The financial services sector is the best way to get super rich in the U.S., whereas the consumer sector is the leading route in Europe and Asia, according to a new report from UBS AG and PricewaterhouseCoopers (PwC) that examines the world’s billionaires.

The 2015 Billionaires Report, which was based on a survey of 1,300 billionaires, found that 917 self-made billionaires have generated more than US$3.6 trillion of wealth globally in recent years. In the U.S., the financial services sector was the top source of wealth self-made billionaires (30%) and average wealth per billionaire in the sector averages US$4.5 billion.

By contrast, almost half (49.5%) of European billionaires and 20% of Asian self-made billionaires were created by the consumer sector over the past two decades. With an average wealth of US$5.7 billion, the Europeans are wealthier than the Asian counterparts (US$3.2 billion), the report notes.

However, the 2015 Billionaires Report reveals that the self-made billionaire population in Asia is unique “because wealth creation in the region is more recent than in other parts of the world.”

Asian billionaires are generally younger, the UBS/PwC report reveals, at an average age of 57, which is 10 years younger than the average billionaires in the U.S. and Europe. Furthermore, a significant proportion of Asian billionaires (25%) grew up in poverty compared with 8% in the U.S. and 6% in Europe.

Thus, UBS and PwC say they anticipate Asia to be the centre of new billionaire wealth creation in the years ahead.

“We currently live in an age of opportunity and accelerated wealth creation, similar to the Gilded Age of the late 19th and early 20th centuries, when entrepreneurship in the U.S. and Europe drove the first wave of innovation in modern history,” says Josef Stadler, head of global ultra high-net worth with UBS. “But wealth generation is cyclical, and over the past few decades we have benefited from being on a strong arc of the cycle.”

The UBS/PwC report predicts that this period of vast wealth creation is likely to level off: “Tax, social equality initiatives, asset price deflation and geopolitical tensions — there are approximately 40 civil wars and armed conflicts raging — will likely have significant consequences for great wealth creation.”

Nevertheless, the report adds that the good time may last longer in Asia than in other regions.

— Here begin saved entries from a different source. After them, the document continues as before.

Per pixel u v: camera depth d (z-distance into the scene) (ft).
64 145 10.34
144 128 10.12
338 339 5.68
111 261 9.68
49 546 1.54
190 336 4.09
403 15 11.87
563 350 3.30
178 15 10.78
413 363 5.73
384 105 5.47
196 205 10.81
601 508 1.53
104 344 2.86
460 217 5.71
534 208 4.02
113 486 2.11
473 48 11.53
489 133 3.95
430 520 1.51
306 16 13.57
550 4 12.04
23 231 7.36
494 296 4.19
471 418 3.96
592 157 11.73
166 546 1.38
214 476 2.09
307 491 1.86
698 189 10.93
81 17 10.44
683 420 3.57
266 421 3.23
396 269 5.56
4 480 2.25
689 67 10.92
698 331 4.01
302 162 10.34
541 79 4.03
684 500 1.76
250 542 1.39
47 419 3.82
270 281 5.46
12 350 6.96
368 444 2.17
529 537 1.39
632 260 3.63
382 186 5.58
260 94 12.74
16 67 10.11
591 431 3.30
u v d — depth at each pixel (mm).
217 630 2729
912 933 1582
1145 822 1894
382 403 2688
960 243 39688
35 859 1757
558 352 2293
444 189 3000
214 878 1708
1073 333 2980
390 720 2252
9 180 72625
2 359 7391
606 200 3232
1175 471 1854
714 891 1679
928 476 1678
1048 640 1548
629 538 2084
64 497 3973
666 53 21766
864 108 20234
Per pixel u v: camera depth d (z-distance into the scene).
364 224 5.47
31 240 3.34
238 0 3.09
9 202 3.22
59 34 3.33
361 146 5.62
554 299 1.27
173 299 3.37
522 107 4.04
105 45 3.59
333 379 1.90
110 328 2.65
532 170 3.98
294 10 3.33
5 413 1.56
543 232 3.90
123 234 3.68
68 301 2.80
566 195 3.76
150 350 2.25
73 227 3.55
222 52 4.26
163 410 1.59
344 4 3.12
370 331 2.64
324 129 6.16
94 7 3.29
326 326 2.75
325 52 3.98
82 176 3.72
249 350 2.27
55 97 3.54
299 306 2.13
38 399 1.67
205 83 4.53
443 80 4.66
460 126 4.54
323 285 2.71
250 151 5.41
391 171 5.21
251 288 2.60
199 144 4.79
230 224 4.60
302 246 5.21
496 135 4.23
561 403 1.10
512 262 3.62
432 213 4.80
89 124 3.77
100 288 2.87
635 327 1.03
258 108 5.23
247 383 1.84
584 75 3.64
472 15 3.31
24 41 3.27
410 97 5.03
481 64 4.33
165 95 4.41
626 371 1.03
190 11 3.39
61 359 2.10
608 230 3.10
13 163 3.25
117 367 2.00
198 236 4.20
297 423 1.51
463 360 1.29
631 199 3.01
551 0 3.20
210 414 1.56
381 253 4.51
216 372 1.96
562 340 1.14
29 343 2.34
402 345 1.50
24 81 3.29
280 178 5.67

Meanwhile, the 2015 Billionaires Report also found that 60% of U.S. and European self-made billionaires hang onto the businesses that built their wealth, 30% sell pieces of the business and 10% cash out entirely.

However, in Europe and Asia, billionaires are most likely to create a family dynasty, with 57% of European and 56% of Asian billionaire families taking over the family business when the founder retires. In the U.S., this is only the case with 36%.

With more than two-thirds of global billionaires older than 60 years of age, the UBS/PwC report says that wealth preservation, wealth transfer and legacy are top issues for these families.

“Billionaire wealth creation over the past two decades has been largely correlated to the financial markets, which have the ability to slow — or worse, turn — in an instant,” says Michael Spellacy, global wealth leader at PwC U.S. “Therefore, strategic planning is paramount to wealth preservation, whether it be via family offices, personal investing or any other means.”